Growth of semiconductors on patterned substrates provides an effective approach to fabricate ordered surface structures such as quantum-dots. Advancements in patterning techniques, e.g., self-assembly processes, make it now possible to prepare large-scale arrays with a precisely tailored shape, size, and crystallographic orientation. Of particular interest to this study is the use of patterned substrates to grow III-V semiconductor thin films. The goal of this project is to develop a phase field model of growth, which model combines the effects of elastic strain, strain relaxation due to plastic deformation, kinetics of the film deposition process, and thermodynamics of a multicomponent alloy (e.g., phase separation). This model will be used to explore possibilities of growing new types of multi-component semiconductors with a desirable bandgap.

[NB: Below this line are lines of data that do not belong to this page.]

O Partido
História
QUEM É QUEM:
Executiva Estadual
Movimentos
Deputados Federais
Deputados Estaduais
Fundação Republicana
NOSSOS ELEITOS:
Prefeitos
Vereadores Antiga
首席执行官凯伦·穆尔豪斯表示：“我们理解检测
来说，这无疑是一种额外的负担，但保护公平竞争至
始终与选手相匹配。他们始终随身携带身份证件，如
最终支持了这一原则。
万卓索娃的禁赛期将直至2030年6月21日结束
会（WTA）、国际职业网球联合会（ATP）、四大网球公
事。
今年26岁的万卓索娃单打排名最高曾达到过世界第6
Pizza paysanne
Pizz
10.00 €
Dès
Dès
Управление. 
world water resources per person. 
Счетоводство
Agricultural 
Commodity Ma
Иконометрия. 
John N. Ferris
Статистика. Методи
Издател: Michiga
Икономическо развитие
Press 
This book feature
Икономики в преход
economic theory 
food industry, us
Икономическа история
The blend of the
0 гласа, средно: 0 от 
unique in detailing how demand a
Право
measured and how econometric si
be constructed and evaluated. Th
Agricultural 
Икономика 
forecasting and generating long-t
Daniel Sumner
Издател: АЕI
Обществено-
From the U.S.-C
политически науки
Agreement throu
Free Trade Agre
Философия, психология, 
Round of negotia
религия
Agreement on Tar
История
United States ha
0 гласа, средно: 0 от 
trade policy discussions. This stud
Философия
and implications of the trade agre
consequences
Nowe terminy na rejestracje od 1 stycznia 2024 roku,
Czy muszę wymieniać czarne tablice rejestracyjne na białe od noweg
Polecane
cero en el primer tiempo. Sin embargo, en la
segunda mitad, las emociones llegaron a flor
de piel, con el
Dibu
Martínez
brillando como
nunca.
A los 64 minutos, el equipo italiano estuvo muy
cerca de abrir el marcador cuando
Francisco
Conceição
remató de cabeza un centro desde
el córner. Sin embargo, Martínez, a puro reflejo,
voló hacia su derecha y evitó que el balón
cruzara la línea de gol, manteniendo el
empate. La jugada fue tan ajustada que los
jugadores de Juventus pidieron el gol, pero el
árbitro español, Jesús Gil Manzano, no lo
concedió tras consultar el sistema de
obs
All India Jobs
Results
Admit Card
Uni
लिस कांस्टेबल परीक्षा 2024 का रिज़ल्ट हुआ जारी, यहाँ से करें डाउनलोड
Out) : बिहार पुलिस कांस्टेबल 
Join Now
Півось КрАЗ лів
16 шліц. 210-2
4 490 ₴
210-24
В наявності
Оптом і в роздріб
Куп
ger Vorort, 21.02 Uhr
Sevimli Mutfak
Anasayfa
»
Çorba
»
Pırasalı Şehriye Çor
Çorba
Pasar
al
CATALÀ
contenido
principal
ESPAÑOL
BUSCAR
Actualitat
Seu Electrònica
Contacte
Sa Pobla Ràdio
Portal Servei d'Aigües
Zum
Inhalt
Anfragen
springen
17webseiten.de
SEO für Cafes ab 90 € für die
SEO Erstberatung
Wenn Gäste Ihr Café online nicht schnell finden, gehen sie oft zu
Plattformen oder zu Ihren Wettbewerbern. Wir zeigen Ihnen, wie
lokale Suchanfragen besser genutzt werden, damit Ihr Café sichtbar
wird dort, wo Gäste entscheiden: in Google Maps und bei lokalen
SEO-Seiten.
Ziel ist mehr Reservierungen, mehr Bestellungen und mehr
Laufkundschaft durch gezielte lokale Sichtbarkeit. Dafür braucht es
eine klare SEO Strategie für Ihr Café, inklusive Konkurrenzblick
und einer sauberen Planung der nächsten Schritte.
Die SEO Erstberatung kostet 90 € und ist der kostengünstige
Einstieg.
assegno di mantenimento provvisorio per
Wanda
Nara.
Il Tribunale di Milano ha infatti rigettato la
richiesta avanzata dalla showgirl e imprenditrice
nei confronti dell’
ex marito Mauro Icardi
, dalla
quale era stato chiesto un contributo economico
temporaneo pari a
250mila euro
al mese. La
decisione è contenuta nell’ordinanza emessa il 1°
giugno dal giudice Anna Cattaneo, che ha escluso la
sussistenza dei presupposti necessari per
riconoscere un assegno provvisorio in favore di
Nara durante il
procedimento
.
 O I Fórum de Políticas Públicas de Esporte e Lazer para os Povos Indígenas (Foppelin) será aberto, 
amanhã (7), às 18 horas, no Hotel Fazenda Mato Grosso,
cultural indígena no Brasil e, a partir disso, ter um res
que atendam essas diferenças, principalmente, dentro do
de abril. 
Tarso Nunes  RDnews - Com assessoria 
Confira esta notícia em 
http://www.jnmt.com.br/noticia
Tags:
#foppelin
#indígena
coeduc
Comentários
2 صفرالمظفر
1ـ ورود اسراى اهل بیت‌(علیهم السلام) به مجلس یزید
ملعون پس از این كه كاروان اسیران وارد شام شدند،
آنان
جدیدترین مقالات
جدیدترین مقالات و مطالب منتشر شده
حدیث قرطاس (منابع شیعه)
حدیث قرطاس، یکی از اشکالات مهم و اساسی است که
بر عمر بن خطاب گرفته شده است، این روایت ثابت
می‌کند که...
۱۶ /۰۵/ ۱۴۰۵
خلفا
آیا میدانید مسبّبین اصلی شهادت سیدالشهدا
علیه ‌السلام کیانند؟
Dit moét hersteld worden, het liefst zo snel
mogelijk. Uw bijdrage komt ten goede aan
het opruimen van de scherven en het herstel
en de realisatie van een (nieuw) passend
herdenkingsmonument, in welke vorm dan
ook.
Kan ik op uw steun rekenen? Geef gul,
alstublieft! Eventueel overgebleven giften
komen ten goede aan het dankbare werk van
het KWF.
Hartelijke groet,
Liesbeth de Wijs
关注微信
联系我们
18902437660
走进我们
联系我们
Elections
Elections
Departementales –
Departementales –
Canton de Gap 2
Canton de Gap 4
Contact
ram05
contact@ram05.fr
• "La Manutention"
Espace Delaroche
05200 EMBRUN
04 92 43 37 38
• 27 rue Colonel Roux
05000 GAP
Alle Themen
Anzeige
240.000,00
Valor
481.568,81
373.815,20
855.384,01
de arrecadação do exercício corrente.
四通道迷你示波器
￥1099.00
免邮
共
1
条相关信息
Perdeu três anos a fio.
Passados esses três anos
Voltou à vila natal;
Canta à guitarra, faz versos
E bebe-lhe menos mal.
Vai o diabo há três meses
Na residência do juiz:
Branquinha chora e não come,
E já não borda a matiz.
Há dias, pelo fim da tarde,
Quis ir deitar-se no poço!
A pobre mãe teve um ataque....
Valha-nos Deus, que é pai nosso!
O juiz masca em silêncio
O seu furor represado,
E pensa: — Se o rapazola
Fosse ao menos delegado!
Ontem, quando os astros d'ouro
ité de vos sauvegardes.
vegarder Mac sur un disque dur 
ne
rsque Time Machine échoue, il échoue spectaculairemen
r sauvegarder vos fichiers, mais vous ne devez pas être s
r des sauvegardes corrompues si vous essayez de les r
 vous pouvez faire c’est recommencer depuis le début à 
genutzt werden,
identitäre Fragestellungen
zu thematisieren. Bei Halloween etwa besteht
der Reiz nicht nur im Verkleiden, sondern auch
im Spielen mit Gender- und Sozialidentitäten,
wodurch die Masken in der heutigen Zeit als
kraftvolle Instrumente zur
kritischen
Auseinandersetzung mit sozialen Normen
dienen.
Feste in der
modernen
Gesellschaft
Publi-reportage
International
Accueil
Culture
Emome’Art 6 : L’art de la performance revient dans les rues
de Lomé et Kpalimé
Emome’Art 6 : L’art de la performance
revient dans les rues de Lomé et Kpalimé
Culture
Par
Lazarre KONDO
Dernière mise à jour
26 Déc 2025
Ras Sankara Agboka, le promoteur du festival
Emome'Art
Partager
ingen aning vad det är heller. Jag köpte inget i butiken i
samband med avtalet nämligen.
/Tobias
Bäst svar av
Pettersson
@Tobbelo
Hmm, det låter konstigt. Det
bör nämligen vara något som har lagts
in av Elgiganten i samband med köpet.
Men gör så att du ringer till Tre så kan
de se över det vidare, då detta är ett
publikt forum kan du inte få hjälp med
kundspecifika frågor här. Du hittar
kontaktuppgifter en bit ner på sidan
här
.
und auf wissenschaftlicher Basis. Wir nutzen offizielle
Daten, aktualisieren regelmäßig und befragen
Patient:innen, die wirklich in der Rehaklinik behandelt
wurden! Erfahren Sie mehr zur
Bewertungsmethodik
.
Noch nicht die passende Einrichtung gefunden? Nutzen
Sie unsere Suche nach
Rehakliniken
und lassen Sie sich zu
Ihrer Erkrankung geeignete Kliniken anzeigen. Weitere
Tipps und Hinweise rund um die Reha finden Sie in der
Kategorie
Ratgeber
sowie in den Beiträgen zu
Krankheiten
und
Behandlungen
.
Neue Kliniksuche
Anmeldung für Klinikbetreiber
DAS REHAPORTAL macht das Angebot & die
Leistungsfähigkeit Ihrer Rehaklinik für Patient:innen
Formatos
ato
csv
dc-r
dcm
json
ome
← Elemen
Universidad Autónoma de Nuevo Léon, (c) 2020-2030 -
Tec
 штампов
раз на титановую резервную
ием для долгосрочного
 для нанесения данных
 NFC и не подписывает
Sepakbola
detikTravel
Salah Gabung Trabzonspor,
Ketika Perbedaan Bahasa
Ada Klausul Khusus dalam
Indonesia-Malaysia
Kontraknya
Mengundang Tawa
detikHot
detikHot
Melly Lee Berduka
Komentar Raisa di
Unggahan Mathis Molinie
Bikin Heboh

We have already developed a phase field model coupled with elasticity and non-uniform deposition flux to investigate the role of lateral confinement on morphology of thin films grown heteroepitaxially on patterned substrates. Parameters of the model were chosen to represent InxGa1-xAs thin film growing on GaAs patterned with SiO2. We determined the effects of the deposition flux rate and uniformity, strain energy, and surface energy of the thin film on the nucleation and growth of islands. Our results show that the growth of islands near the walls of the patterns can be controlled by both, the overflow of deposition flux near the SiO2 pattern walls and by the strain energy due to the lattice mismatch. By increasing strain energy due to lattice mismatch islands nucleate near the SiO2 walls even under conditions of a spatially uniform deposition flux. This nucleation of islands near the walls is a new mechanism that can release elastic strain accumulated in the growing film.
 M. Arjmand, N. Swaminathan, J. Deng, D. Morgan, I. Szlufarska, Effect of confinements on morphology of model InxGa1-xAs thin film grown on a patterned GaAs substrate, Submitted
Fig.9: Phase field simulations of GaxIn1-xAs growth on GaAs substrate patterned with SiO2.